= Cwm Craig-ddu Quarry =

Protected disused quarry in Powys, Wales

Cwm Craig-ddu Quarry is a disused quarry in Brecknock, Powys, Wales. It has been designated as a Site of Special Scientific Interest because of the fossils found there, particularly the fossils of the earliest vascular land plant yet discovered.

==The site==
Cwm Craig-ddu Quarry is a disused quarry that is now much overgrown with plants and bushes. It is located near the B4519 about one mile south of the village of Garth which is on the main A483 road between Llandovery and Builth Wells.
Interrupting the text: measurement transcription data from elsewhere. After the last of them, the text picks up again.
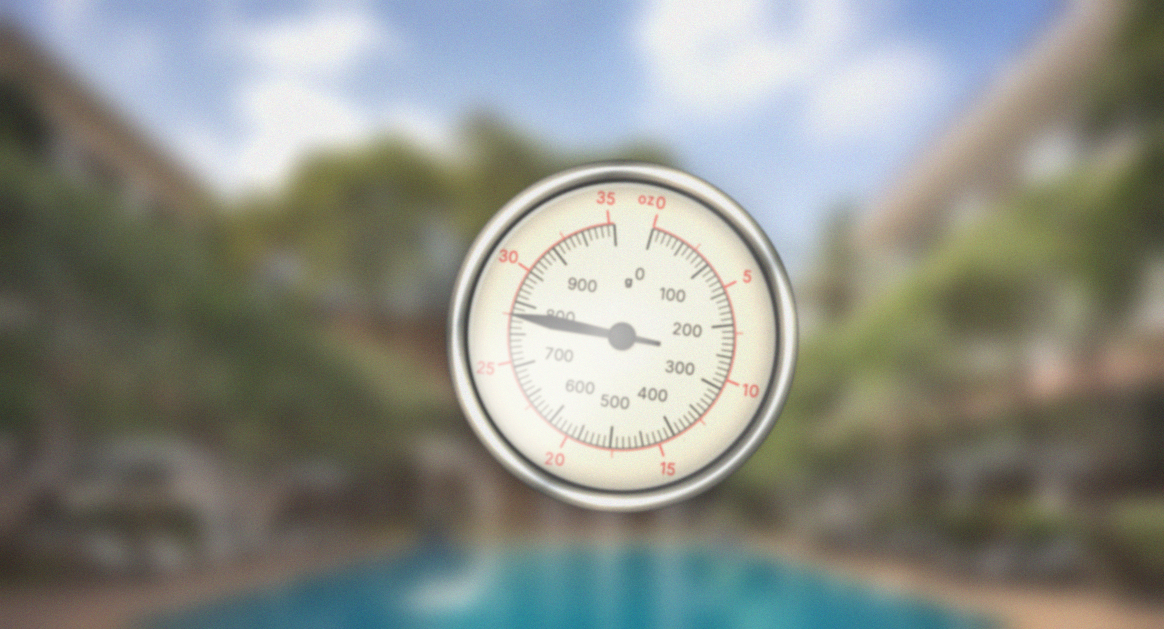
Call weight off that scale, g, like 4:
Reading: 780
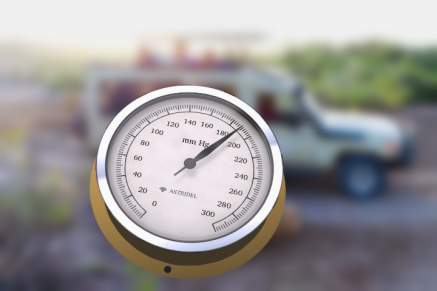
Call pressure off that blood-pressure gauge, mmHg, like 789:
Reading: 190
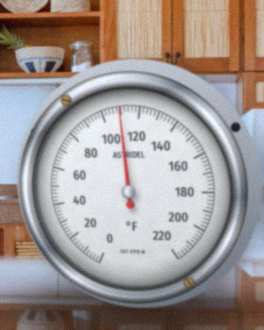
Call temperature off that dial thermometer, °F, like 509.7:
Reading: 110
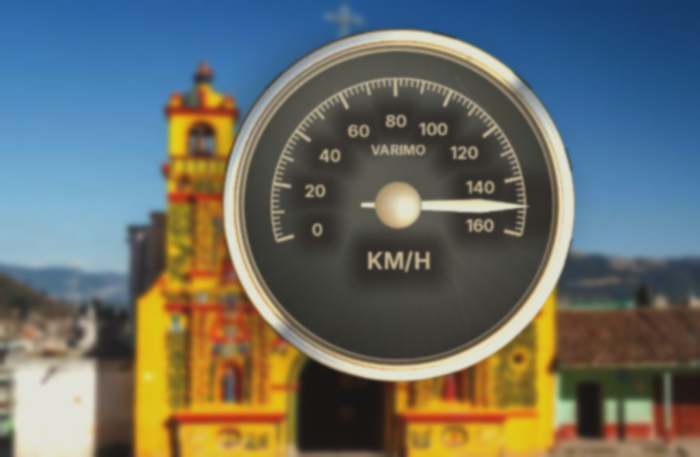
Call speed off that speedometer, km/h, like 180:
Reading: 150
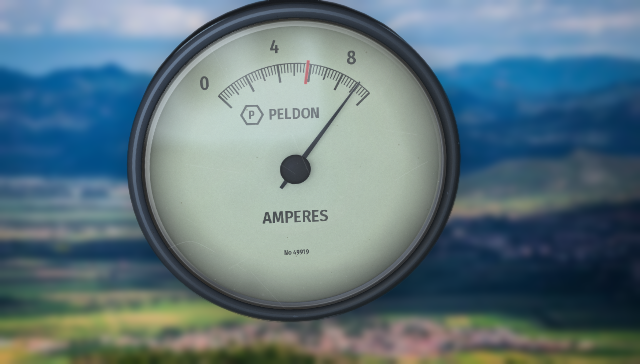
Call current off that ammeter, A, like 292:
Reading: 9
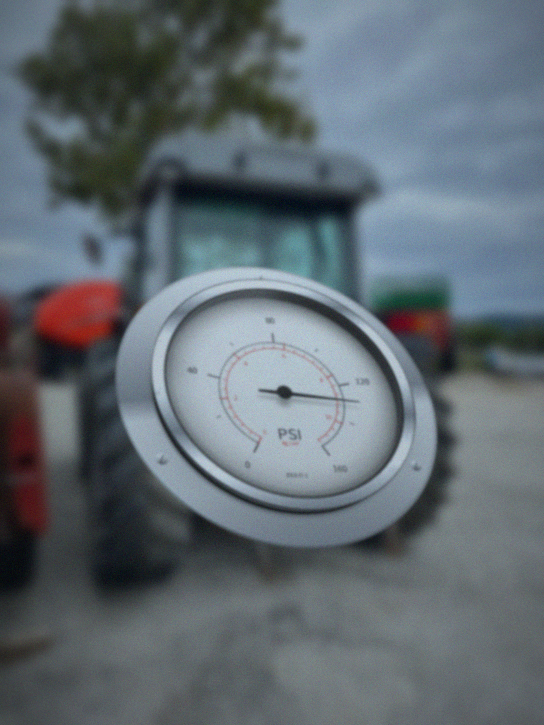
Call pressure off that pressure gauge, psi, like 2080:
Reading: 130
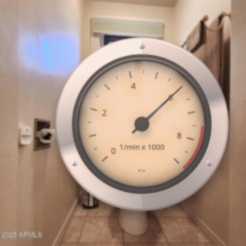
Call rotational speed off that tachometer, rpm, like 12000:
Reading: 6000
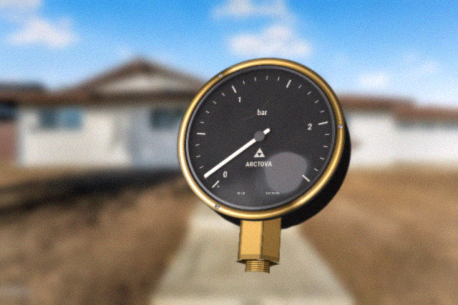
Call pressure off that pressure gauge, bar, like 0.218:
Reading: 0.1
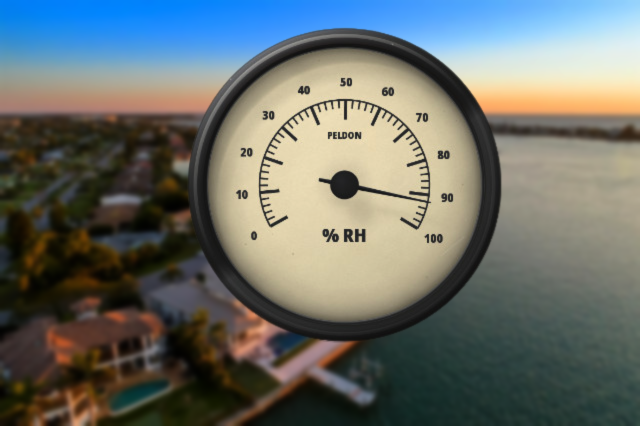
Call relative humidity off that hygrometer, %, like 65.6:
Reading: 92
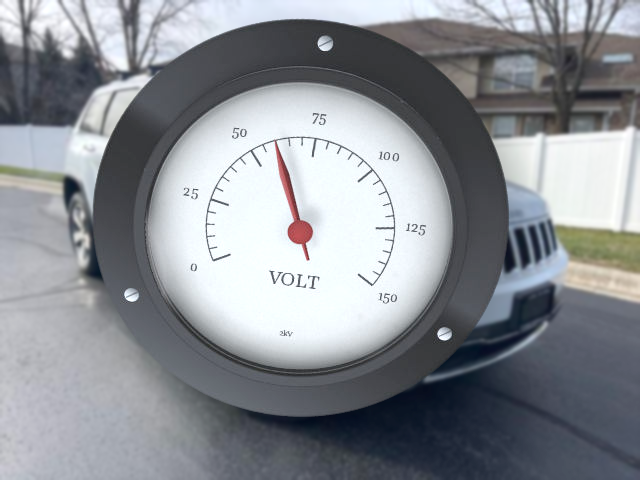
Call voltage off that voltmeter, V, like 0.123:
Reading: 60
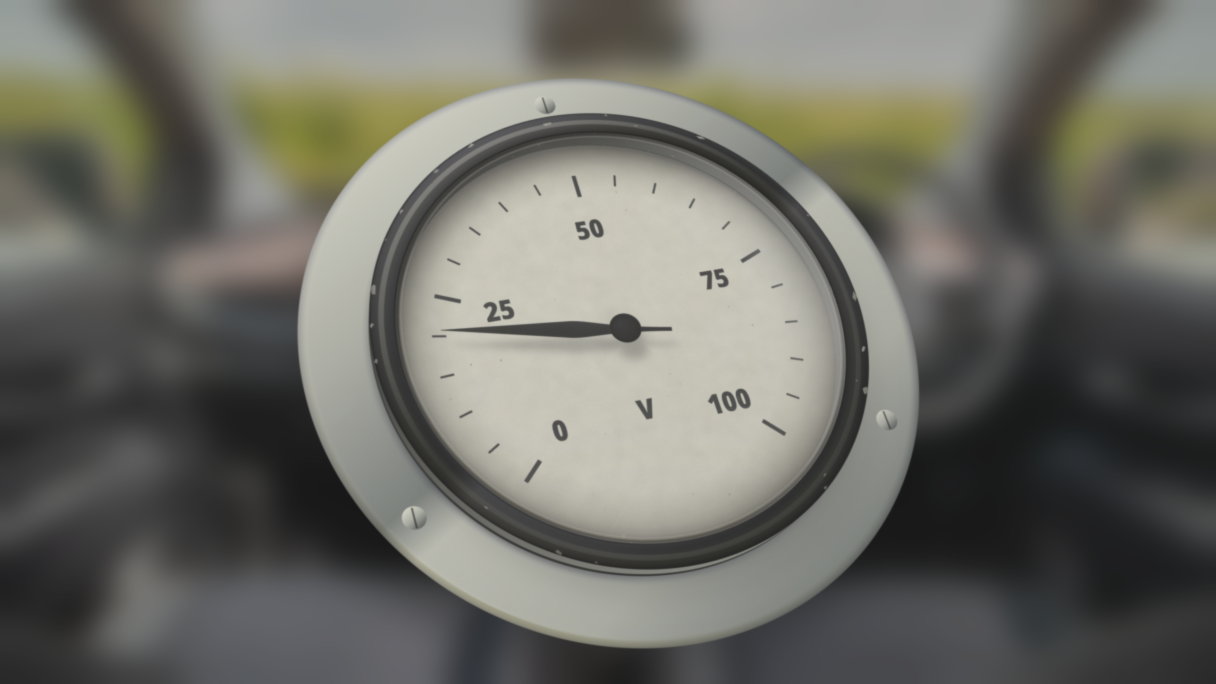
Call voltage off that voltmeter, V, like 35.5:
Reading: 20
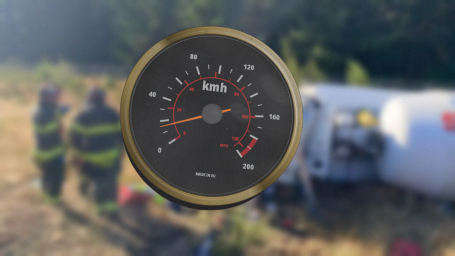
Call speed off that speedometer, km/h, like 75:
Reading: 15
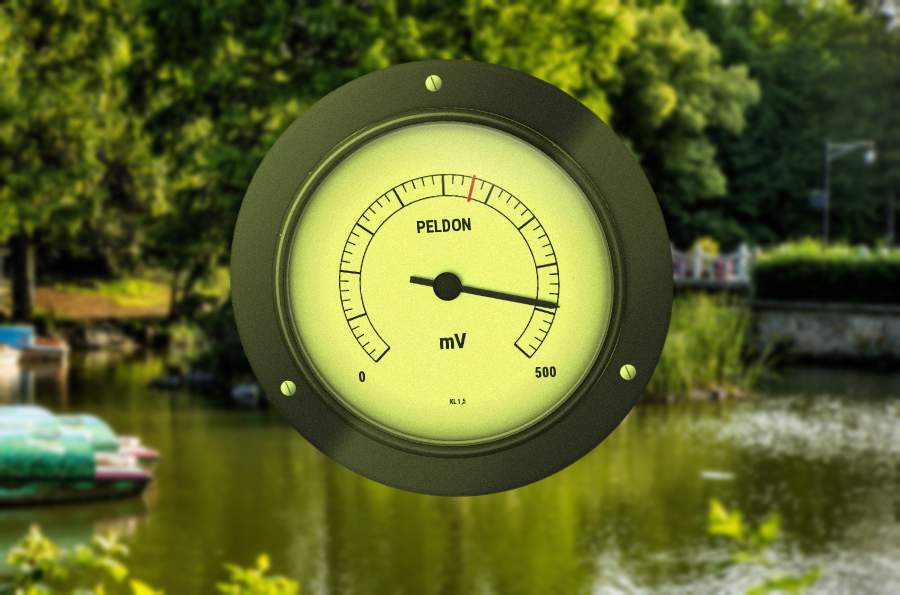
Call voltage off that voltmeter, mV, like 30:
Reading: 440
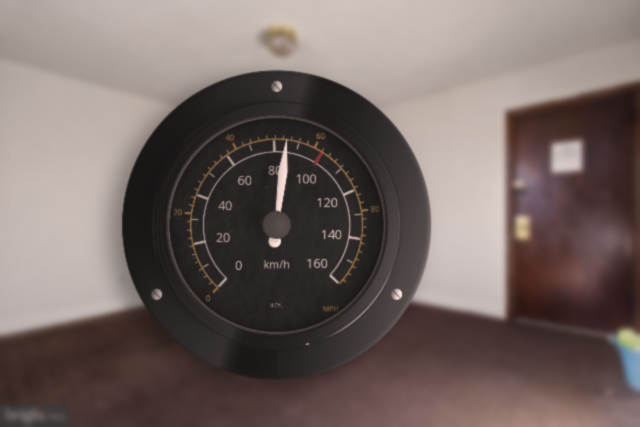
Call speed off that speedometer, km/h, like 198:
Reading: 85
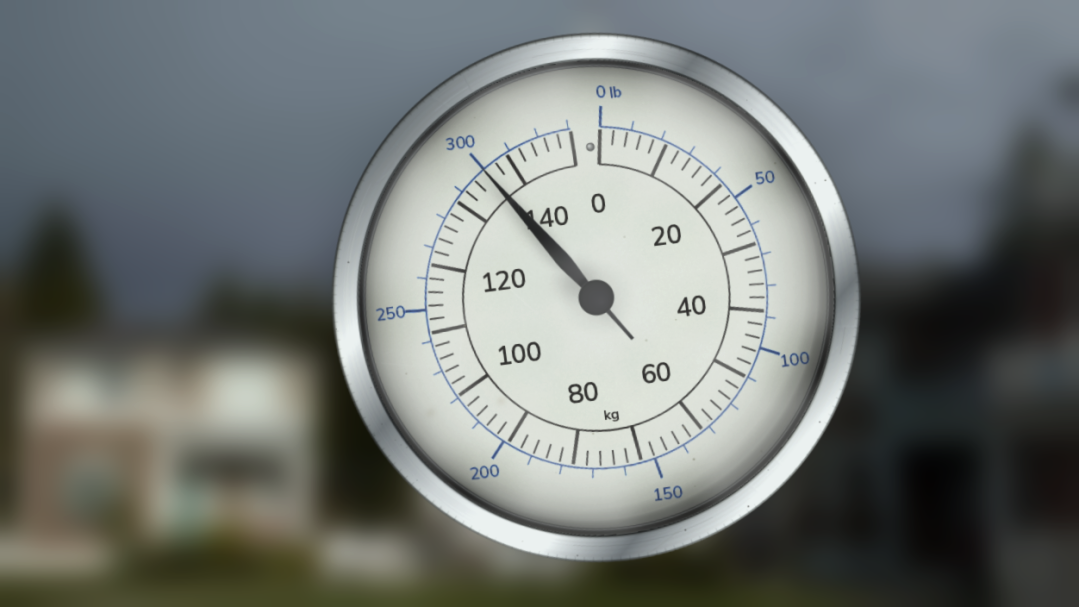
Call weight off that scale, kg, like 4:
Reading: 136
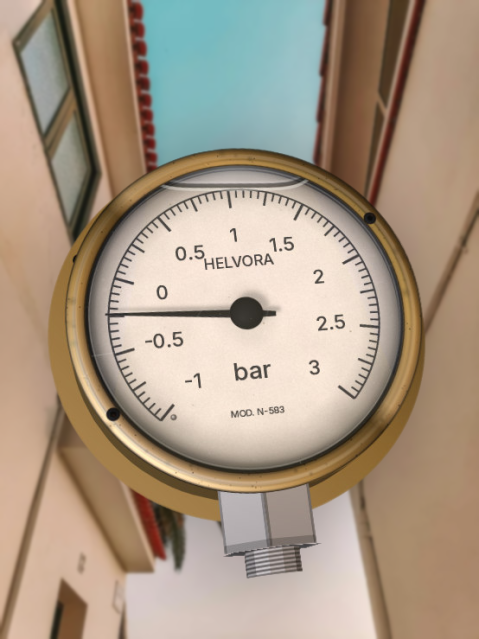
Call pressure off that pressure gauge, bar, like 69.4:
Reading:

The quarry is up a track with a cattle grid at its foot. It is thought that Cwm Craig-ddu Quarry yields the fossilised remains of the earliest vascular land plant yet to have been found anywhere in the world.

==Fossils==
Cwm Craig-ddu Quarry is renowned for its fossils, particularly of bivalve molluscs and plants. Fossils can be found in both the disused quarry and in the rock face of the roadside cutting and other rocky outcrops in the vicinity. The fossils are mostly the preserved remains of small bivalve molluscs and are mainly well-preserved. They can be found when slabs of rock are split, but this site is preserved as a Site of Special Scientific Interest and the use of hammers is not allowed. There are also remains of primitive vascular land plants at the site, in fact these are believed to be the oldest such fossil plants in Britain. They are all in the genus Cooksonia and are mostly in the quarry itself.

==Geology==
The exposed rocks are Silurian period siltstones from some 420 million years ago and form part of the Pterinea Beds of the Wilsonia Shales Formation in the Ludlow Group.